In an ideal take off creep the hovering helicopter forward to stay over the air cushion until ETL is gained and you don't have to change the power setting at all.

Has nothing to do with vortex ring state or SWP

[Tom22]

Have you ever seen dust or snow thrown up in front of the rotor disk at slow forward speeds? It is caused by vortical flow region near the ground upstream of the helicopter. It is recirculated through the rotor as speed increases thus momentarily causing a settling situation. However, this vortex phenomenon will disappear as speed is further increased.

[lelebebbel]

The helicopter settles slightly during transition into forward flight because of a number of factors, but you can continue to fly at that low forward airspeed quite comfortably, with only a slight increase in power. Even though some air may be recirculating in the forward part of the rotor disc.

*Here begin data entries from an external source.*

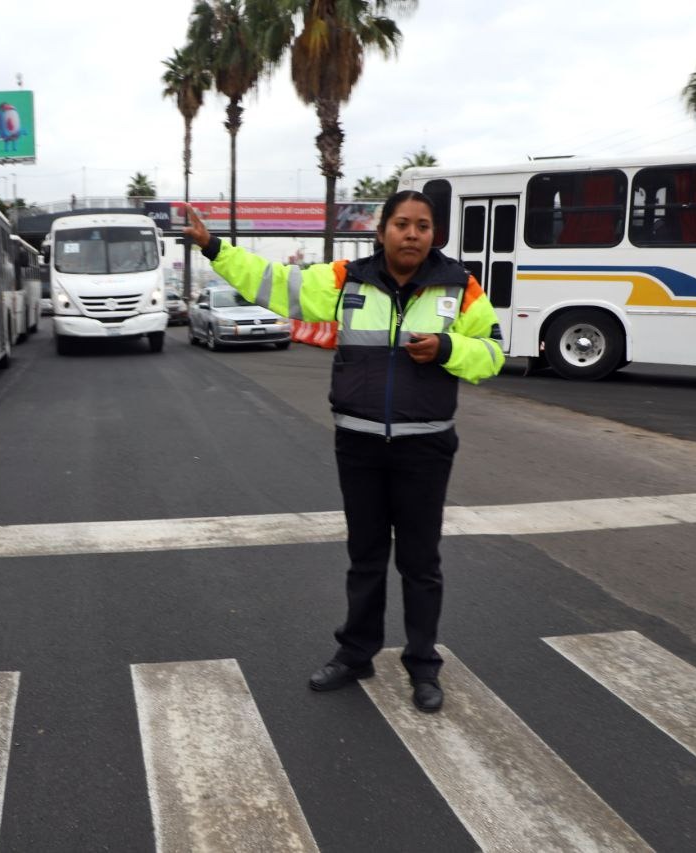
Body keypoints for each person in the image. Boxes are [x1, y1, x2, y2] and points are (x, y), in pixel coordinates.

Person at [183, 192, 504, 713]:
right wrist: (215, 247)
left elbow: (492, 354)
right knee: (366, 557)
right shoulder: (346, 279)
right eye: (402, 224)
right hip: (358, 444)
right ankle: (357, 653)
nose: (412, 234)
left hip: (426, 448)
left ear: (434, 235)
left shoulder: (461, 288)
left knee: (421, 563)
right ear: (383, 232)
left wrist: (448, 349)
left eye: (423, 226)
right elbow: (276, 284)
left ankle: (423, 664)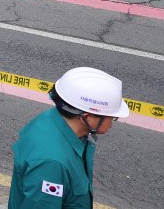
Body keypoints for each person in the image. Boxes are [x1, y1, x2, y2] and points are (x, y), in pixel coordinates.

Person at [8, 67, 129, 209]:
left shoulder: (50, 119)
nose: (113, 122)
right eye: (113, 117)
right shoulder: (52, 164)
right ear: (87, 118)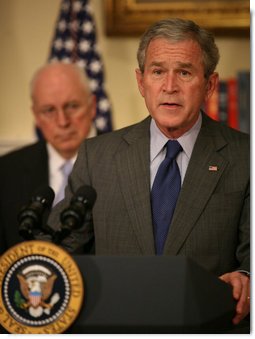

In VRS however, a increase in collective pitch / power will increase the rate of descent.

 

There is always some air recirculating through the rotor when the helicopter is in a hover or in slow forward flight, but that still doesn't have much to do with vortex ring state.

 

If it would, raising the collective while hover-taxiing would make the vortex situation you are describing worse, causing the helicopter to pitch nose down - in reality, the opposite happens.

[kodoz]

Man, this thread got convoluted, and I'm probably not going to help. The VRS/SWP issue has been beaten to death, and depending on what you were taught, you get the distinction or you don't.

 

There is the aerodynamic condition (best described as VRS), but also called SWP since the aircraft continues to descend despite having power available to arrest the descent.

 

There is also Settling, with Power Available. This is not aerodynamic--it's the end of a bad approach where power is applied too late to arrest the descent, or the rate of descent is too great for to be arrested with the available power. Say you can just barely HOGE at 4000 MSL. If you set up a shallow approach, you have the power available at the end and can make the landing b/c your RoD is low. If you set up a steep approach with a high RoD, you can't arrest the RoD and "settle" into the ground.

 

What Tom is talking about isn't covered in most of the basic texts. What most of us probably learned is that, during the transition to forward flight, you shift some of the lift from being vertical to being horizontal, and the helicopter descends some, depending on how much you nose forward. There is a "vortical thing" going on too. While hovering, you are sitting on a cushion of air that flows down through the rotor disc, outward along the ground, and then upward some distance from the helicopter (AIM 7-3-7). That's a vortex. As you nose forward to take off, many things happen, but one of them is that the forward part of the disc pushes into that vortex. Some aerodynamics happen and lift is decreased. You then fly through that disturbed air, get ETL and some undisturbed air, and don't give it another thought. This is sort of like recirculation in a confined area, which you can read about in the RFM, except that during take off the helicopter moves into the vortex, whereas in recirculation, the vortex moves into the helicopter.